■ **TASK**: Transcribe word for word the section of the records below that opens with the line containing "הדברת ג’וקים" and closes with the line containing "gehaltvoll mit 8%"; drop every picture.

Stored items
▼

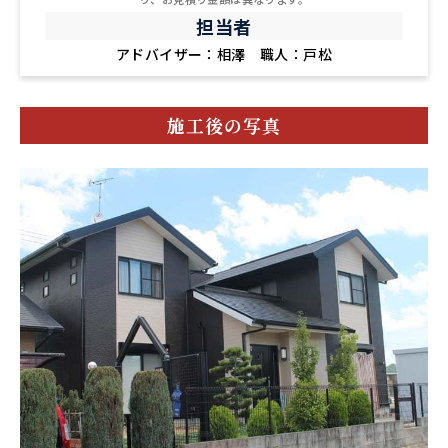
担当者
アドバイザー：相澤 職人：戸松
施工後の写真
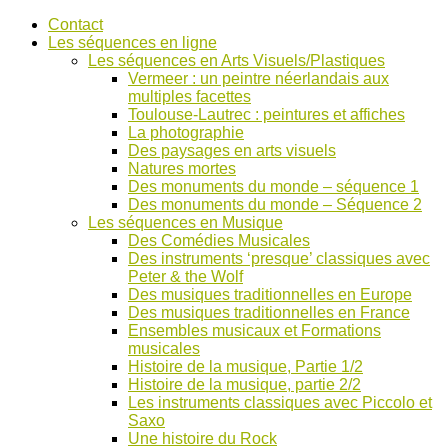
Accéder
Contact
au
Les séquences en ligne
contenu
Les séquences en Arts Visuels/Plastiques
Vermeer : un peintre néerlandais aux
multiples facettes
Toulouse-Lautrec : peintures et affiches
La photographie
Des paysages en arts visuels
Natures mortes
Des monuments du monde – séquence 1
Des monuments du monde – Séquence 2
Les séquences en Musique
Des Comédies Musicales
Des instruments ‘presque’ classiques avec
Peter & the Wolf
Des musiques traditionnelles en Europe
Des musiques traditionnelles en France
Ensembles musicaux et Formations
musicales
Histoire de la musique, Partie 1/2
Histoire de la musique, partie 2/2
Les instruments classiques avec Piccolo et
Saxo
Une histoire du Rock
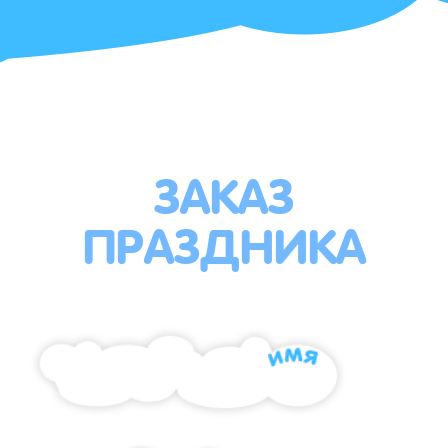
ЗАКАЗ
ПРАЗДНИКА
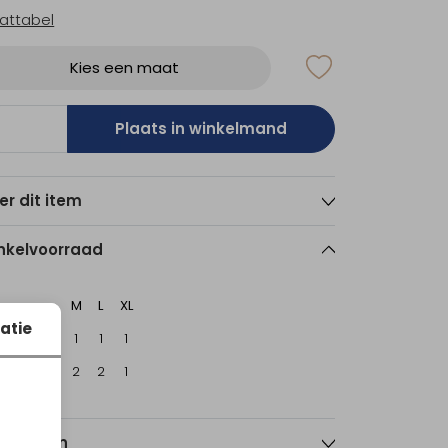
attabel
Kies een maat
Plaats in winkelmand
er dit item
nkelvoorraad
M
L
XL
atie
sterdam
1
1
1
echt
2
2
1
nmerken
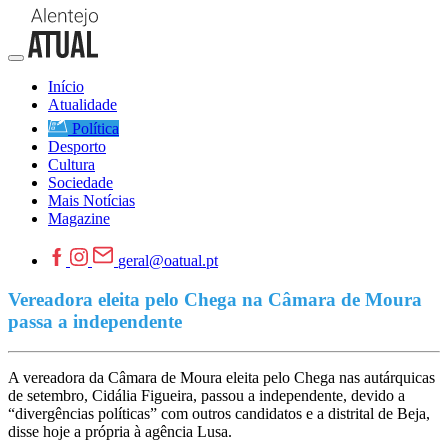
Início
Atualidade
Política
Desporto
Cultura
Sociedade
Mais Notícias
Magazine
geral@oatual.pt
Vereadora eleita pelo Chega na Câmara de Moura
passa a independente
A vereadora da Câmara de Moura eleita pelo Chega nas autárquicas
de setembro, Cidália Figueira, passou a independente, devido a
“divergências políticas” com outros candidatos e a distrital de Beja,
disse hoje a própria à agência Lusa.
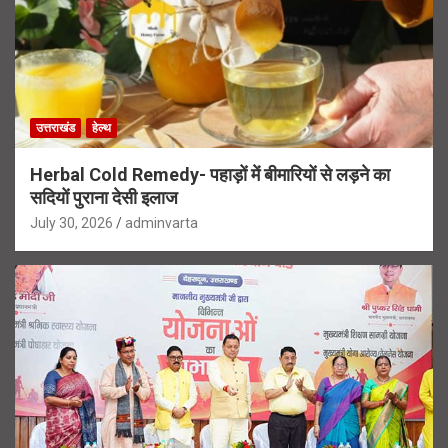
उत्तराखंड
हेल्थ
Herbal Cold Remedy- पहाड़ों में बीमारियों से लड़ने का
सदियों पुराना देसी इलाज
July 30, 2026
adminvarta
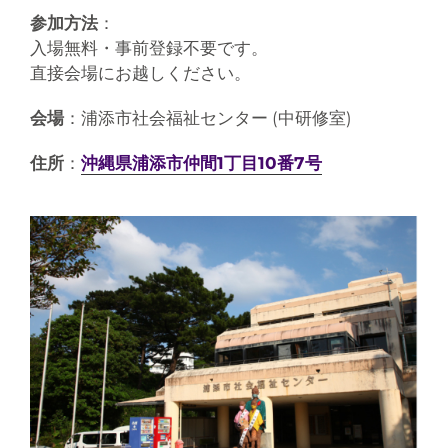
参加方法
：
入場無料・事前登録不要です。
直接会場にお越しください。
会場
：浦添市社会福祉センター (中研修室)
住所
：
沖縄県浦添市仲間1丁目10番7号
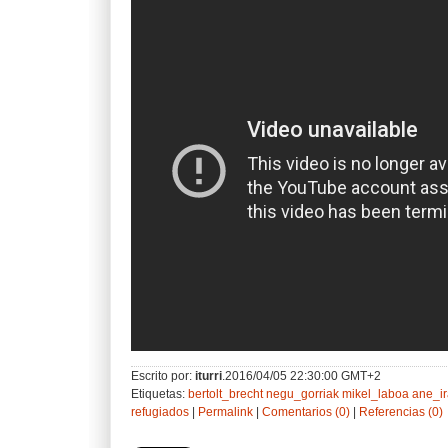
Escrito por:
iturri
.2016/04/05 22:30:00 GMT+2
Etiquetas:
bertolt_brecht
negu_gorriak
mikel_laboa
ane_ir
refugiados
|
Permalink
|
Comentarios (0)
|
Referencias (0)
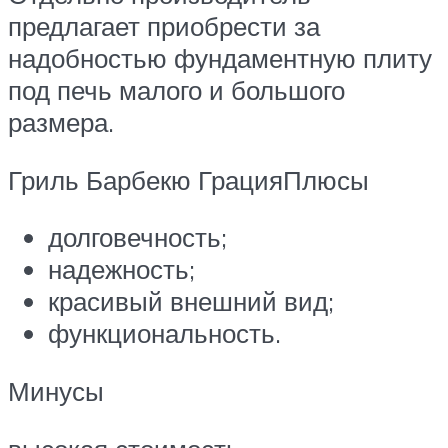
предлагает приобрести за
надобностью фундаментную плиту
под печь малого и большого
размера.
Гриль Барбекю ГрацияПлюсы
долговечность;
надежность;
красивый внешний вид;
функциональность.
Минусы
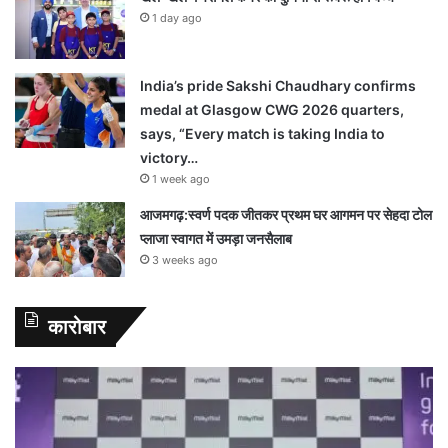
1 day ago
India’s pride Sakshi Chaudhary confirms
medal at Glasgow CWG 2026 quarters,
says, “Every match is taking India to
victory…
1 week ago
आजमगढ़:स्वर्ण पदक जीतकर प्रथम घर आगमन पर सेहदा टोल
प्लाजा स्वागत में उमड़ा जनसैलाब
3 weeks ago
कारोबार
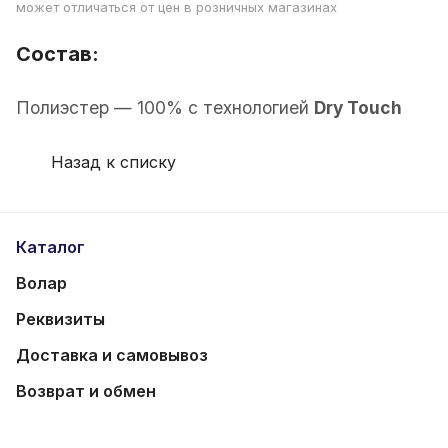
может отличаться от цен в розничных магазинах
Состав:
Полиэстер — 100% с технологией
Dry Touch
Назад к списку
Каталог
Волар
Реквизиты
Доставка и самовывоз
Возврат и обмен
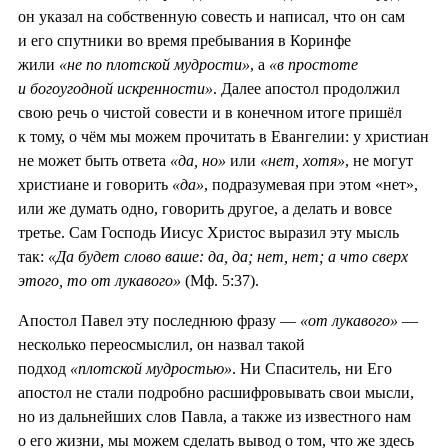
он указал на собственную совесть и написал, что он сам
и его спутники во время пребывания в Коринфе
жили
«не по плотской мудрости»
, а
«в простоте
и богоугодной искренности»
. Далее апостол продолжил
свою речь о чистой совести и в конечном итоге пришёл
к тому, о чём мы можем прочитать в Евангелии: у христиан
не может быть ответа
«да, но»
или
«нет, хотя»
, не могут
христиане и говорить
«да»
, подразумевая при этом «нет»,
или же думать одно, говорить другое, а делать и вовсе
третье. Сам Господь Иисус Христос выразил эту мысль
так:
«Да будет слово ваше: да, да; нет, нет; а что сверх
этого, то от лукавого»
(Мф. 5:37).
Апостол Павел эту последнюю фразу —
«от лукавого»
—
несколько переосмыслил, он назвал такой
подход
«плотской мудростью»
. Ни Спаситель, ни Его
апостол не стали подробно расшифровывать свои мысли,
но из дальнейших слов Павла, а также из известного нам
о его жизни, мы можем сделать вывод о том, что же здесь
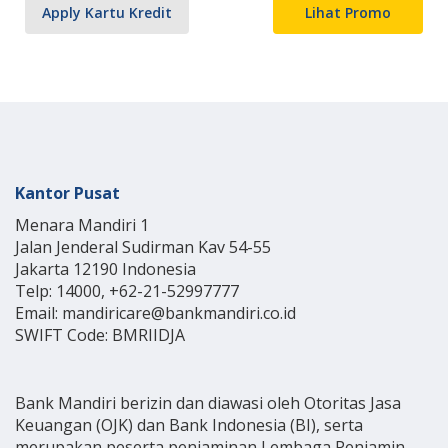
Apply Kartu Kredit
Lihat Promo
Kantor Pusat
Menara Mandiri 1
Jalan Jenderal Sudirman Kav 54-55
Jakarta 12190 Indonesia
Telp: 14000, +62-21-52997777
Email: mandiricare@bankmandiri.co.id
SWIFT Code: BMRIIDJA
Bank Mandiri berizin dan diawasi oleh Otoritas Jasa
Keuangan (OJK) dan Bank Indonesia (BI), serta
merupakan peserta penjaminan Lembaga Penjamin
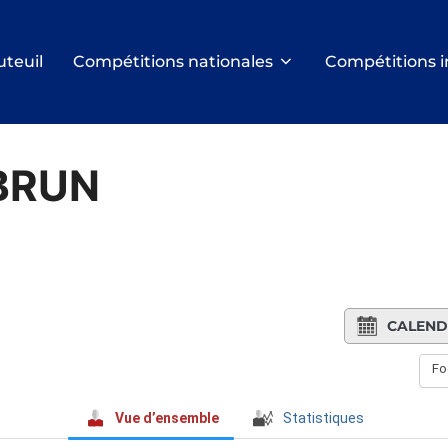
uteuil
Compétitions nationales
Compétitions i
BRUN
CALEND
Fo
Vue d’ensemble
Statistiques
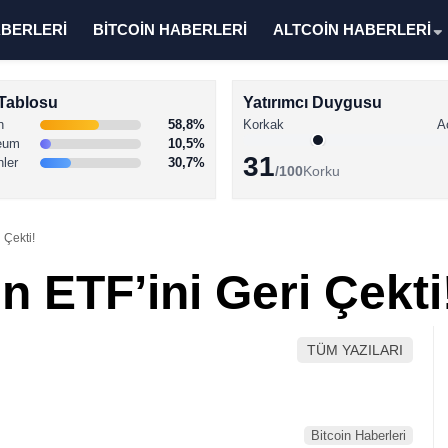
ABERLERİ
BİTCOİN HABERLERİ
ALTCOİN HABERLERİ
Tablosu
Yatırımcı Duygusu
n
58,8%
Korkak
A
eum
10,5%
31
nler
30,7%
/100
Korku
 Çekti!
in ETF’ini Geri Çekti
TÜM YAZILARI
Bitcoin Haberleri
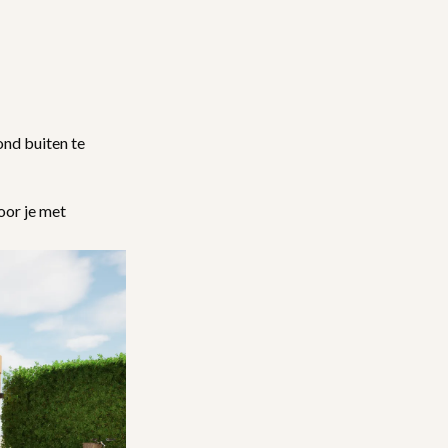
ond buiten te
oor je met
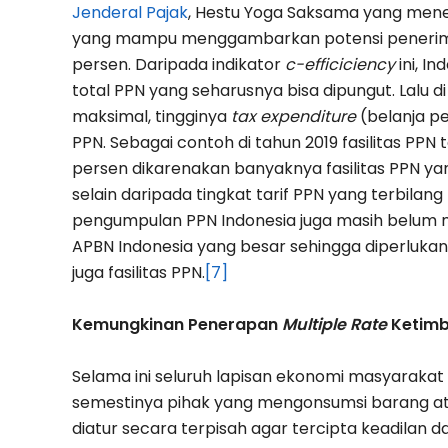
Jenderal Pajak
, Hestu Yoga Saksama yang me
yang mampu menggambarkan potensi penerimaa
persen. Daripada indikator
c-efficiciency
ini, I
total PPN yang seharusnya bisa dipungut. Lalu d
maksimal, tingginya
tax expenditure
(belanja pe
PPN. Sebagai contoh di tahun 2019 fasilitas PP
persen dikarenakan banyaknya fasilitas PPN ya
selain daripada tingkat tarif PPN yang terbila
pengumpulan PPN Indonesia juga masih belum 
APBN Indonesia yang besar sehingga diperlukan
juga fasilitas PPN.
[7]
Kemungkinan Penerapan
Multiple Rate
Ketim
Selama ini seluruh lapisan ekonomi masyarak
semestinya pihak yang mengonsumsi barang atau
diatur secara terpisah agar tercipta keadilan 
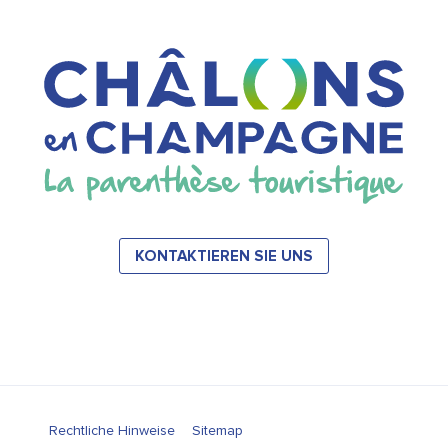
KONTAKTIEREN SIE UNS
Rechtliche Hinweise
Sitemap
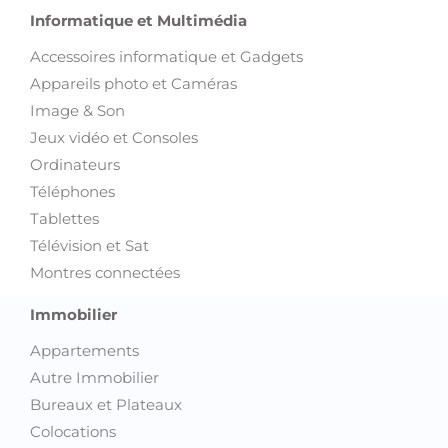
Informatique et Multimédia
Accessoires informatique et Gadgets
Appareils photo et Caméras
Image & Son
Jeux vidéo et Consoles
Ordinateurs
Téléphones
Tablettes
Télévision et Sat
Montres connectées
Immobilier
Appartements
Autre Immobilier
Bureaux et Plateaux
Colocations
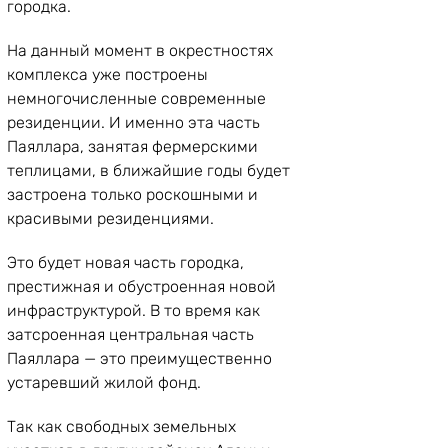
городка. 
На данный момент в окрестностях 
комплекса уже построены 
немногочисленные современные 
резиденции. И именно эта часть 
Паяллара, занятая фермерскими 
теплицами, в ближайшие годы будет 
застроена только роскошными и 
красивыми резиденциями. 
Это будет новая часть городка, 
престижная и обустроенная новой 
инфраструктурой. В то время как 
затсроенная центральная часть 
Паяллара — это преимущественно 
устаревший жилой фонд. 
Так как свободных земельных 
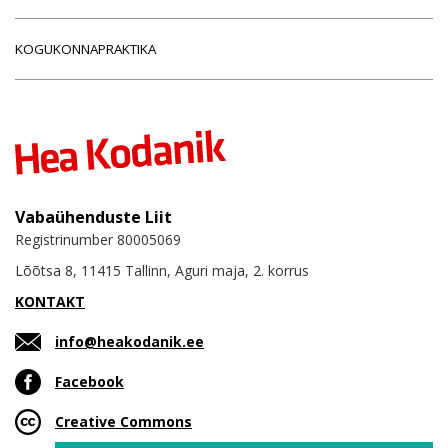
KOGUKONNAPRAKTIKA
Vabaühenduste Liit
Registrinumber 80005069
Lõõtsa 8, 11415 Tallinn, Aguri maja, 2. korrus
KONTAKT
info@heakodanik.ee
Facebook
Creative Commons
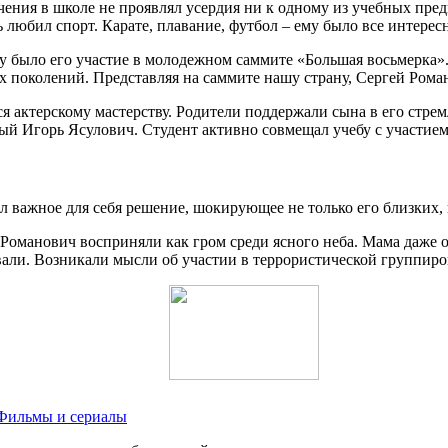
ения в школе не проявлял усердия ни к одному из учебных пред
ь любил спорт. Карате, плавание, футбол – ему было все интересн
 было его участие в молодежном саммите «Большая восьмерка».
 поколений. Представляя на саммите нашу страну, Сергей Рома
я актерскому мастерству. Родители поддержали сына в его стрем
 Игорь Ясулович. Студент активно совмещал учебу с участием 
 важное для себя решение, шокирующее не только его близких, 
оманович восприняли как гром среди ясного неба. Мама даже о
вали. Возникали мысли об участии в террористической группиро
 Фильмы и сериалы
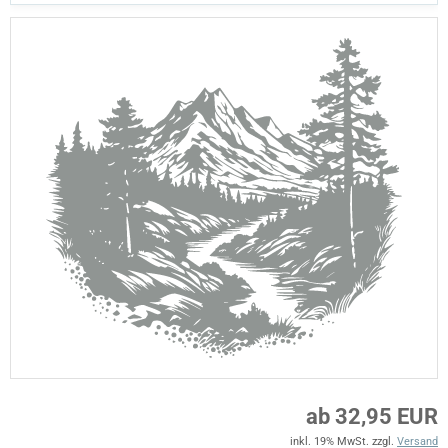
ab 32,95 EUR
inkl. 19% MwSt. zzgl.
Versand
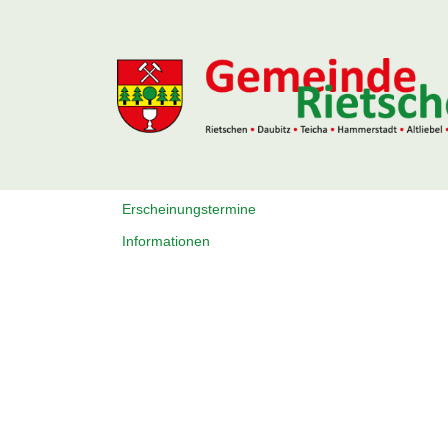
Erscheinungstermine
Informationen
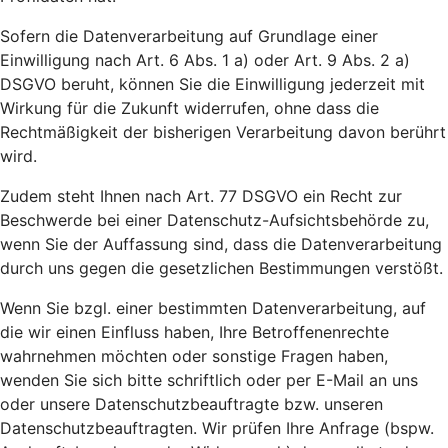
Sofern die Datenverarbeitung auf Grundlage einer
Einwilligung nach Art. 6 Abs. 1 a) oder Art. 9 Abs. 2 a)
DSGVO beruht, können Sie die Einwilligung jederzeit mit
Wirkung für die Zukunft widerrufen, ohne dass die
Rechtmäßigkeit der bisherigen Verarbeitung davon berührt
wird.
Zudem steht Ihnen nach Art. 77 DSGVO ein Recht zur
Beschwerde bei einer Datenschutz-Aufsichtsbehörde zu,
wenn Sie der Auffassung sind, dass die Datenverarbeitung
durch uns gegen die gesetzlichen Bestimmungen verstößt.
Wenn Sie bzgl. einer bestimmten Datenverarbeitung, auf
die wir einen Einfluss haben, Ihre Betroffenenrechte
wahrnehmen möchten oder sonstige Fragen haben,
wenden Sie sich bitte schriftlich oder per E-Mail an uns
oder unsere Datenschutzbeauftragte bzw. unseren
Datenschutzbeauftragten. Wir prüfen Ihre Anfrage (bspw.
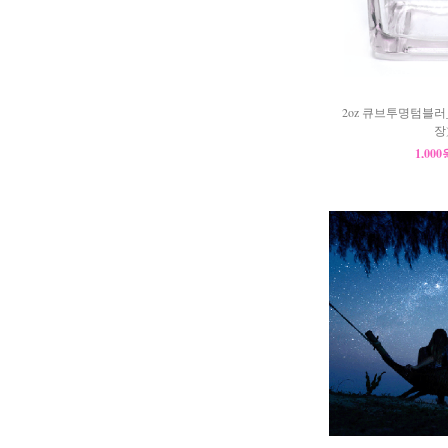
2oz 큐브투명텀블러_소
장
1,00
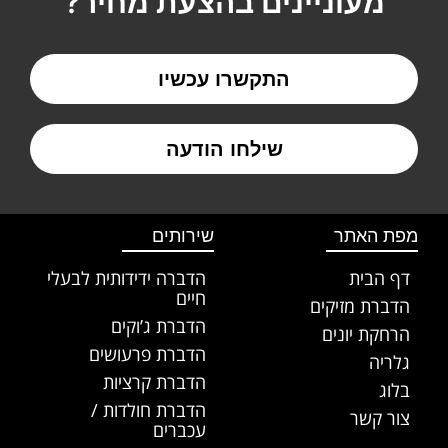
מעוניינים בהצעת מחיר?
התקשרו עכשיו
שילחו הודעה
מפת האתר
שירותים
דף הבית
הדברה ידידותית לבעלי
חיים
הדברת מזיקים
הדברת ג’וקים
הרחקת יונים
הדברת פרעושים
גלריה
הדברת קרציות
בלוג
הדברת חולדות /
צור קשר
עכברים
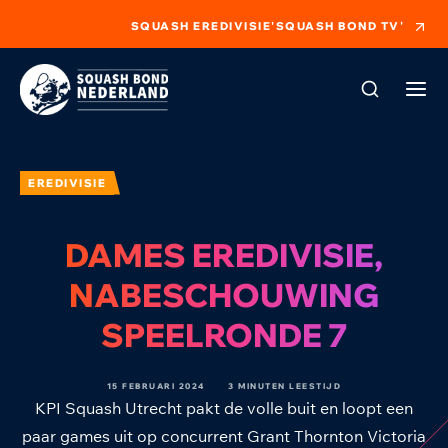
SQUASH EREDIVISIE
'SQUASH BOND TV'
EREDIVISIE
DAMES EREDIVISIE,
NABESCHOUWING
SPEELRONDE 7
15 FEBRUARI 2024
3 MINUTEN LEESTIJD
KPI Squash Utrecht pakt de volle buit en loopt een
paar games uit op concurrent Grant Thornton Victoria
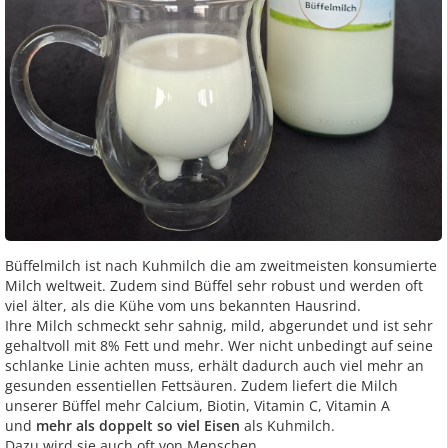
Büffelmilch ist nach Kuhmilch die am zweitmeisten konsumierte
Milch weltweit. Zudem sind Büffel sehr robust und werden oft
viel älter, als die Kühe vom uns bekannten Hausrind.
Ihre Milch schmeckt sehr sahnig, mild, abgerundet und ist sehr
gehaltvoll mit 8% Fett und mehr. Wer nicht unbedingt auf seine
schlanke Linie achten muss, erhält dadurch auch viel mehr an
gesunden essentiellen Fettsäuren. Zudem liefert die Milch
unserer Büffel mehr Calcium, Biotin, Vitamin C, Vitamin A
und
mehr als doppelt so viel Eisen
als Kuhmilch.
Dazu wird sie auch oft von Menschen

▲

■ **SOLUTION FOR THIS PROBLEM**:
הדברת ג’וקים
הרחקת יונים
הדברת פרעושים
גלריה
הדברת קרציות
בלוג
הדברת חולדות /
צור קשר
עכברים
SQUASH EREDIVISIE
'SQUASH BOND TV'
EREDIVISIE
DAMES EREDIVISIE,
NABESCHOUWING
SPEELRONDE 7
15 FEBRUARI 2024
3 MINUTEN LEESTIJD
KPI Squash Utrecht pakt de volle buit en loopt een
paar games uit op concurrent Grant Thornton Victoria
Büffelmilch ist nach Kuhmilch die am zweitmeisten konsumierte
Milch weltweit. Zudem sind Büffel sehr robust und werden oft
viel älter, als die Kühe vom uns bekannten Hausrind.
Ihre Milch schmeckt sehr sahnig, mild, abgerundet und ist sehr
gehaltvoll mit 8% Fett und mehr. Wer nicht unbedingt auf seine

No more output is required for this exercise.